Many software projects have only begun attempting to verify the authenticity of their updates in recent years. But even among projects that have been trying to do it for decades, most still have single points of devastating failure.

In some systems there are a number of keys where if any one of them is compromised such an attack becomes possible. In other cases it might be that signatures from two or even three keys are necessary, but when those keys are all controlled by the same company (or perhaps even the same person) the system still has single points of failure.
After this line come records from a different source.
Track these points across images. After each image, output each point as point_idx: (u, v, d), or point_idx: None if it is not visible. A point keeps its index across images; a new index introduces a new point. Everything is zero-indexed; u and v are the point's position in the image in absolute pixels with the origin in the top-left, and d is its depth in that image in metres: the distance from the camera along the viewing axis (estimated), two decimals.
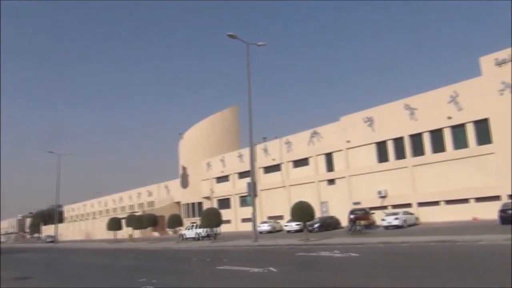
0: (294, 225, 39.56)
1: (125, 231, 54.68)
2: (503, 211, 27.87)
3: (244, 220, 55.58)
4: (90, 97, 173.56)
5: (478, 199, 35.96)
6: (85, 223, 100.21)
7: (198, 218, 53.46)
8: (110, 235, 51.79)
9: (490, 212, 30.99)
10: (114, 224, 50.92)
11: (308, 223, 30.66)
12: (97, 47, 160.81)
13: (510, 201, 31.15)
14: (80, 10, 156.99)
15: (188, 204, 69.57)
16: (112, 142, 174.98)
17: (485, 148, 35.99)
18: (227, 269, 14.88)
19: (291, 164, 53.05)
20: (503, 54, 35.23)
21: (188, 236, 45.30)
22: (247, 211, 42.58)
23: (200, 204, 66.72)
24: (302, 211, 27.59)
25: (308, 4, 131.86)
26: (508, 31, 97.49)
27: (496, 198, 34.03)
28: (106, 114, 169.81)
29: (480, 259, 13.59)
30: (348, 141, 46.00)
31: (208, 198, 65.70)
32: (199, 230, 42.37)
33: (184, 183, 70.01)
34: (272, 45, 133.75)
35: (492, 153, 35.46)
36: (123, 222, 51.07)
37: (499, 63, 35.32)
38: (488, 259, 13.36)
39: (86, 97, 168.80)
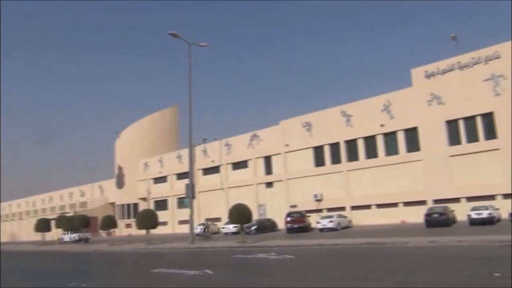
0: (231, 227, 39.61)
1: (55, 233, 52.08)
2: (428, 215, 29.67)
3: (182, 222, 54.86)
4: (19, 90, 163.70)
5: (406, 203, 37.96)
6: (10, 224, 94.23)
7: (133, 219, 52.04)
8: (38, 236, 48.98)
9: (417, 215, 32.81)
10: (43, 225, 48.14)
11: (245, 225, 30.82)
12: (25, 42, 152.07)
13: (435, 205, 33.23)
14: None
15: (123, 205, 67.55)
16: (42, 138, 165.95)
17: (414, 155, 38.07)
18: (162, 272, 14.60)
19: (230, 166, 53.15)
20: (432, 67, 37.51)
21: (66, 240, 47.30)
22: (184, 213, 42.05)
23: (136, 205, 65.03)
24: (240, 214, 27.66)
25: (250, 4, 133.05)
26: (438, 44, 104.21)
27: (423, 202, 36.11)
28: (36, 109, 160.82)
29: (407, 259, 14.30)
30: (287, 145, 46.86)
31: (144, 199, 64.16)
32: (74, 235, 46.19)
33: (120, 183, 67.89)
34: (216, 46, 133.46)
35: (420, 160, 37.57)
36: (53, 223, 48.60)
37: (429, 76, 37.58)
38: (414, 260, 14.10)
39: (14, 89, 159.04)
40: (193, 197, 30.57)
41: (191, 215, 29.92)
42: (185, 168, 49.61)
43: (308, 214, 39.03)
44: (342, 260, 15.20)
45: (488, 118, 34.61)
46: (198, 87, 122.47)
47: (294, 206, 44.26)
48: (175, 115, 70.20)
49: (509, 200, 31.64)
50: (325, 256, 17.01)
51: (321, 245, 21.55)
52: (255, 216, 42.00)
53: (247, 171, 51.01)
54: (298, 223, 35.88)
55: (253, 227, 38.09)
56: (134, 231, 50.95)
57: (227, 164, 53.24)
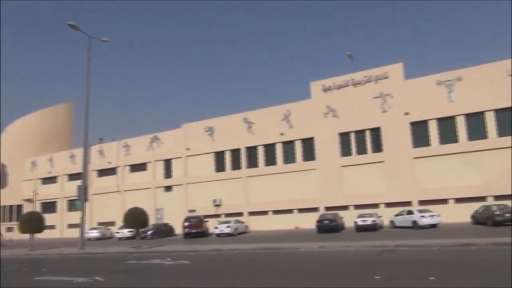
0: (126, 232, 38.14)
1: None
2: (319, 221, 31.33)
3: (71, 226, 51.56)
4: None
5: (301, 210, 39.70)
6: None
7: (16, 222, 47.69)
8: None
9: (310, 222, 34.46)
10: None
11: (141, 230, 29.87)
12: None
13: (326, 212, 35.20)
14: None
15: (5, 206, 61.57)
16: None
17: (310, 164, 40.00)
18: (46, 279, 13.54)
19: (128, 168, 51.24)
20: (330, 81, 39.87)
21: None
22: (75, 216, 39.54)
23: (19, 207, 59.72)
24: (135, 218, 26.72)
25: (158, 3, 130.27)
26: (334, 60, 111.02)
27: (316, 209, 38.04)
28: None
29: (298, 263, 14.91)
30: (188, 149, 46.46)
31: (30, 200, 59.14)
32: None
33: (2, 183, 61.85)
34: (119, 44, 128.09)
35: (315, 169, 39.57)
36: None
37: (326, 89, 39.87)
38: (304, 264, 14.74)
39: None
40: (86, 199, 28.86)
41: (83, 218, 28.24)
42: (78, 168, 46.76)
43: (207, 219, 39.01)
44: (238, 265, 15.38)
45: (376, 132, 37.61)
46: (97, 85, 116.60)
47: (193, 210, 43.96)
48: (69, 112, 65.97)
49: (390, 209, 34.61)
50: (221, 261, 17.09)
51: (217, 250, 21.61)
52: (152, 221, 41.01)
53: (146, 174, 49.59)
54: (196, 228, 35.68)
55: (149, 232, 37.07)
56: (17, 235, 46.73)
57: (125, 166, 51.27)
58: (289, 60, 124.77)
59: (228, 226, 34.54)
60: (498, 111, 33.36)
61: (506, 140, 32.60)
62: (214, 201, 43.50)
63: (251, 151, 43.51)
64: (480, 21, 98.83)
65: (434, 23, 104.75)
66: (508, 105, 32.79)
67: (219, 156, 45.17)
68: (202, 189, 44.85)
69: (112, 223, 48.14)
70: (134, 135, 52.74)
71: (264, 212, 41.67)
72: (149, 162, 49.45)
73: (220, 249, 22.03)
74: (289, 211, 40.41)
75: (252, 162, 43.31)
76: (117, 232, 40.39)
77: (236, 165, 43.98)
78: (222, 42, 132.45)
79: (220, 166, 44.99)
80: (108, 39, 30.42)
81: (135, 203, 37.30)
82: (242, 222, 38.38)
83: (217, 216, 42.74)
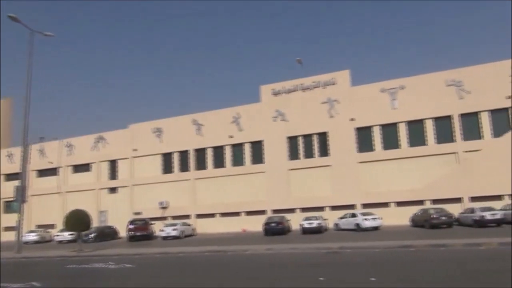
0: (67, 235, 36.67)
1: None
2: (267, 224, 31.58)
3: (8, 229, 48.72)
4: None
5: (248, 213, 39.84)
6: None
7: None
8: None
9: (258, 224, 34.64)
10: None
11: (83, 233, 28.82)
12: None
13: (273, 215, 35.56)
14: None
15: None
16: None
17: (258, 167, 40.25)
18: None
19: (70, 168, 49.27)
20: (279, 85, 40.38)
21: None
22: (12, 218, 37.39)
23: None
24: (77, 220, 25.74)
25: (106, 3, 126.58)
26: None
27: (263, 212, 38.34)
28: None
29: (245, 266, 14.94)
30: (135, 150, 45.41)
31: None
32: None
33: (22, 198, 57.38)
34: (65, 39, 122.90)
35: (263, 172, 39.87)
36: None
37: (276, 93, 40.35)
38: (252, 266, 14.80)
39: None
40: (24, 201, 27.45)
41: (20, 220, 26.81)
42: (16, 168, 44.36)
43: (153, 222, 38.25)
44: (184, 269, 15.19)
45: (323, 137, 38.47)
46: (40, 81, 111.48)
47: (139, 213, 42.98)
48: (7, 108, 62.55)
49: (335, 212, 35.50)
50: (167, 264, 16.79)
51: (163, 253, 21.25)
52: (96, 223, 39.77)
53: (90, 175, 47.91)
54: (141, 231, 34.88)
55: (92, 235, 35.80)
56: None
57: (67, 166, 49.27)
58: (240, 63, 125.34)
59: (174, 229, 34.03)
60: (437, 119, 35.11)
61: (444, 147, 34.36)
62: (161, 203, 42.74)
63: (200, 153, 43.19)
64: (423, 31, 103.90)
65: (381, 32, 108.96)
66: (446, 113, 34.60)
67: (167, 158, 44.47)
68: (149, 191, 43.95)
69: (52, 226, 46.13)
70: (78, 134, 50.83)
71: (212, 215, 41.45)
72: (93, 162, 47.81)
73: (166, 252, 21.68)
74: (237, 213, 40.46)
75: (201, 164, 42.99)
76: (57, 235, 38.71)
77: (184, 167, 43.48)
78: (172, 43, 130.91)
79: (167, 167, 44.30)
80: (52, 33, 29.15)
81: (77, 205, 35.97)
82: (189, 225, 37.96)
83: (163, 218, 42.05)
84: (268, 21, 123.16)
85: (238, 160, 41.64)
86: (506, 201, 30.94)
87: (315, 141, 38.83)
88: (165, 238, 33.65)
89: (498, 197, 31.75)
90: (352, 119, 37.30)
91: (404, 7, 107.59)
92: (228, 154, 41.99)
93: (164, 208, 42.85)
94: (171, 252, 21.57)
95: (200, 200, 42.09)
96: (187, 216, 41.53)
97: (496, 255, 14.24)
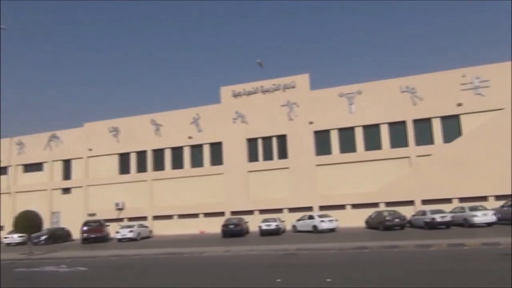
0: (16, 237, 35.18)
1: None
2: (225, 225, 31.53)
3: None
4: None
5: (207, 214, 39.57)
6: None
7: None
8: None
9: (216, 226, 34.48)
10: None
11: (34, 235, 27.74)
12: None
13: (231, 217, 35.53)
14: None
15: None
16: None
17: (217, 168, 40.08)
18: None
19: (21, 168, 47.28)
20: (240, 87, 40.43)
21: None
22: None
23: None
24: (27, 221, 24.77)
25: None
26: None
27: (222, 214, 38.21)
28: None
29: (203, 268, 14.85)
30: (90, 149, 44.16)
31: None
32: None
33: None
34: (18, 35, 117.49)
35: (222, 173, 39.76)
36: None
37: (236, 95, 40.37)
38: (209, 268, 14.73)
39: None
40: None
41: None
42: None
43: (108, 224, 37.31)
44: (139, 271, 14.91)
45: (282, 139, 38.81)
46: None
47: (93, 214, 41.81)
48: None
49: (293, 214, 35.88)
50: (122, 267, 16.44)
51: (118, 256, 20.79)
52: (47, 225, 38.39)
53: (42, 175, 46.14)
54: (96, 233, 33.95)
55: (43, 237, 34.50)
56: None
57: (17, 165, 47.24)
58: (200, 63, 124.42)
59: (130, 231, 33.32)
60: (391, 124, 36.19)
61: (397, 151, 35.46)
62: (117, 204, 41.75)
63: (158, 153, 42.54)
64: (380, 37, 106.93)
65: (340, 37, 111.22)
66: (400, 119, 35.74)
67: (124, 158, 43.50)
68: (104, 192, 42.82)
69: (0, 228, 44.08)
70: (29, 132, 48.85)
71: (169, 216, 40.89)
72: (45, 162, 46.08)
73: (121, 254, 21.24)
74: (195, 215, 40.10)
75: (159, 165, 42.35)
76: (6, 238, 37.06)
77: (141, 168, 42.67)
78: (131, 40, 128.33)
79: (124, 168, 43.34)
80: (4, 26, 27.92)
81: (28, 205, 34.65)
82: (146, 227, 37.30)
83: (119, 220, 41.11)
84: (230, 23, 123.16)
85: (197, 161, 41.31)
86: (455, 204, 32.27)
87: (274, 143, 39.13)
88: (120, 240, 32.91)
89: (448, 200, 33.08)
90: (310, 122, 37.85)
91: (363, 13, 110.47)
92: (186, 155, 41.58)
93: (120, 209, 41.90)
94: (126, 254, 21.15)
95: (158, 201, 41.45)
96: (144, 218, 40.80)
97: (445, 256, 14.84)
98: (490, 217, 26.80)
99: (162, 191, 41.31)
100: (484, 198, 32.17)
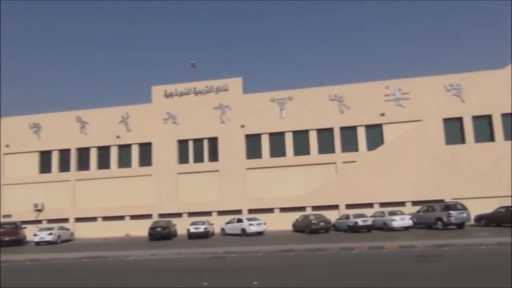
0: None
1: None
2: (152, 228, 30.80)
3: None
4: None
5: (133, 217, 38.45)
6: None
7: None
8: None
9: (143, 229, 33.61)
10: None
11: None
12: None
13: (158, 219, 34.83)
14: None
15: None
16: None
17: (146, 169, 39.12)
18: None
19: None
20: (172, 88, 39.81)
21: None
22: None
23: None
24: None
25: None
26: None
27: (149, 216, 37.32)
28: None
29: (126, 272, 14.38)
30: (7, 146, 41.28)
31: None
32: None
33: None
34: None
35: (151, 174, 38.86)
36: None
37: (168, 95, 39.68)
38: (134, 273, 14.31)
39: None
40: None
41: None
42: None
43: (24, 226, 34.99)
44: (57, 277, 14.14)
45: (213, 142, 38.74)
46: None
47: (8, 215, 39.05)
48: None
49: (222, 217, 35.88)
50: (38, 272, 15.49)
51: (35, 260, 19.58)
52: None
53: None
54: (10, 236, 31.65)
55: None
56: None
57: None
58: (131, 62, 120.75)
59: (50, 233, 31.49)
60: (320, 131, 37.42)
61: (325, 157, 36.71)
62: (36, 205, 39.32)
63: (83, 152, 40.67)
64: (313, 44, 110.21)
65: (274, 42, 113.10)
66: (328, 126, 37.07)
67: (45, 156, 41.10)
68: (22, 192, 40.12)
69: None
70: None
71: (93, 219, 39.20)
72: None
73: (38, 258, 20.03)
74: (121, 217, 38.79)
75: (83, 164, 40.49)
76: None
77: (64, 167, 40.55)
78: (61, 36, 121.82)
79: (45, 167, 40.93)
80: None
81: None
82: (67, 229, 35.44)
83: (38, 222, 38.74)
84: (165, 24, 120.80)
85: (124, 161, 40.03)
86: (376, 208, 34.01)
87: (206, 145, 38.94)
88: (38, 243, 31.03)
89: (370, 205, 34.81)
90: (242, 126, 38.14)
91: (300, 19, 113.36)
92: (114, 155, 40.16)
93: (39, 210, 39.52)
94: (44, 258, 19.98)
95: (81, 202, 39.60)
96: (65, 220, 38.78)
97: (366, 258, 15.57)
98: (407, 221, 28.59)
99: (86, 192, 39.54)
100: (402, 204, 34.20)
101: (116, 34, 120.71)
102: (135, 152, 39.92)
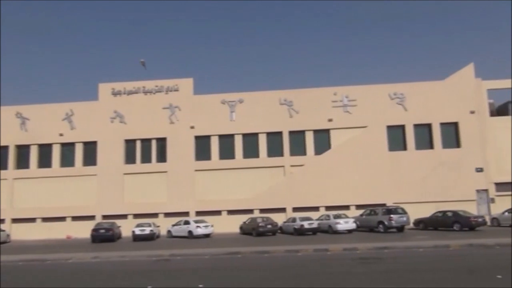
0: None
1: None
2: (95, 230, 29.82)
3: None
4: None
5: (75, 218, 37.02)
6: None
7: None
8: None
9: (85, 231, 32.38)
10: None
11: None
12: None
13: (102, 221, 33.80)
14: None
15: None
16: None
17: (90, 169, 37.82)
18: None
19: None
20: (120, 86, 38.80)
21: None
22: None
23: None
24: None
25: None
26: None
27: (93, 217, 36.10)
28: None
29: (66, 277, 13.86)
30: None
31: None
32: None
33: None
34: None
35: (95, 174, 37.63)
36: None
37: (115, 94, 38.64)
38: (72, 276, 13.82)
39: None
40: None
41: None
42: None
43: None
44: None
45: (162, 142, 38.11)
46: None
47: None
48: None
49: (169, 219, 35.29)
50: None
51: None
52: None
53: None
54: None
55: None
56: None
57: None
58: (77, 58, 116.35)
59: None
60: (269, 134, 37.79)
61: (273, 160, 37.09)
62: None
63: (22, 150, 38.67)
64: (265, 48, 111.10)
65: (226, 44, 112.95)
66: (277, 129, 37.51)
67: None
68: None
69: None
70: None
71: (32, 220, 37.34)
72: None
73: None
74: (62, 218, 37.22)
75: (22, 162, 38.51)
76: None
77: (1, 165, 38.35)
78: (5, 29, 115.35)
79: None
80: None
81: None
82: (3, 230, 33.54)
83: None
84: (113, 17, 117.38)
85: (67, 160, 38.48)
86: (322, 212, 34.72)
87: (154, 146, 38.24)
88: None
89: (316, 208, 35.50)
90: (192, 127, 37.80)
91: (249, 24, 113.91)
92: (56, 153, 38.50)
93: None
94: None
95: (19, 202, 37.60)
96: (1, 221, 36.68)
97: (311, 260, 15.91)
98: (351, 224, 29.50)
99: (24, 191, 37.61)
100: (347, 207, 35.16)
101: (64, 30, 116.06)
102: (79, 151, 38.51)
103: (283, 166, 37.06)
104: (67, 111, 38.66)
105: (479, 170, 35.29)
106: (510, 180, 34.82)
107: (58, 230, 36.41)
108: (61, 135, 38.27)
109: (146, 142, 38.34)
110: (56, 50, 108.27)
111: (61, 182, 37.67)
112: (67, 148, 38.65)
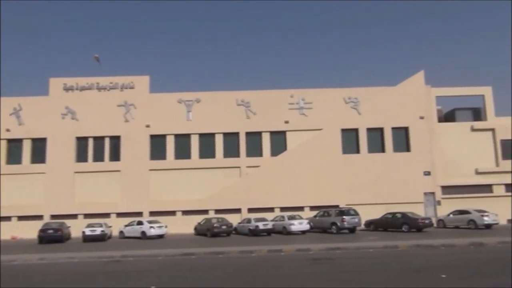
0: None
1: None
2: (42, 230, 28.67)
3: None
4: None
5: (21, 218, 35.42)
6: None
7: None
8: None
9: (32, 231, 31.05)
10: None
11: None
12: None
13: (51, 221, 32.56)
14: None
15: None
16: None
17: (38, 167, 36.35)
18: None
19: None
20: (72, 81, 37.54)
21: None
22: None
23: None
24: None
25: None
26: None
27: (40, 217, 34.68)
28: None
29: (13, 279, 13.26)
30: None
31: None
32: None
33: None
34: None
35: (44, 172, 36.21)
36: None
37: (67, 89, 37.36)
38: (18, 279, 13.25)
39: None
40: None
41: None
42: None
43: None
44: None
45: (116, 141, 37.15)
46: None
47: None
48: None
49: (122, 219, 34.46)
50: None
51: None
52: None
53: None
54: None
55: None
56: None
57: None
58: (28, 52, 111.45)
59: None
60: (226, 134, 37.70)
61: (229, 161, 37.03)
62: None
63: None
64: (224, 49, 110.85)
65: (187, 44, 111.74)
66: (234, 130, 37.51)
67: None
68: None
69: None
70: None
71: None
72: None
73: None
74: (7, 218, 35.48)
75: None
76: None
77: None
78: None
79: None
80: None
81: None
82: None
83: None
84: (69, 17, 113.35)
85: (14, 157, 36.78)
86: (277, 213, 35.01)
87: (107, 144, 37.23)
88: None
89: (271, 209, 35.74)
90: (147, 126, 37.13)
91: (208, 23, 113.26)
92: (2, 149, 36.72)
93: None
94: None
95: None
96: None
97: (264, 261, 16.02)
98: (305, 225, 29.94)
99: None
100: (301, 208, 35.61)
101: (16, 22, 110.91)
102: (27, 148, 36.90)
103: (239, 167, 37.10)
104: (15, 106, 36.98)
105: (427, 173, 36.77)
106: (455, 184, 36.56)
107: (2, 230, 34.66)
108: (7, 130, 36.56)
109: (99, 140, 37.27)
110: (5, 43, 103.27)
111: (6, 179, 35.90)
112: (14, 145, 36.95)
The controversial “systemd” comes to an OS known for stability. This problem exists in almost every update system in wide use today

I hope that in the not-too-distant future, for many applications at least, attackers wishing to perform targeted malicious updates will be unable to do so without compromising a multitude of keys held by many people in many different legal jurisdictions. There are a number of promising projects which could help achieve that goal, including the DeDiS Cothority and the Docker project’s Notary.

Being free of single points of failure should be a basic requirement for any new software distribution mechanisms deployed today.

So I hardly think we can take security not so seriously in a light IoT device OS.

But are big OS worse?

Biggest multipurpose OS have, of course, a bigger surface area so are an easy target for attack, they need a serious hardening to be secures (which usually is not done at any level).

No matter if it is Linux, Unix, Mac OS or Windows they have all pro and Vs when talking about security but, generally speaking, a bigger OS need a bigger HW and so can rely on more complex security features.

Sometimes if the security can’t be provided it is used to wrap the code into smaller virtual container that can be protected. It can be implemented at Virtual machine level (think of docker implementation as an example, ok not strictly security related but fit somehow) but also at OS level.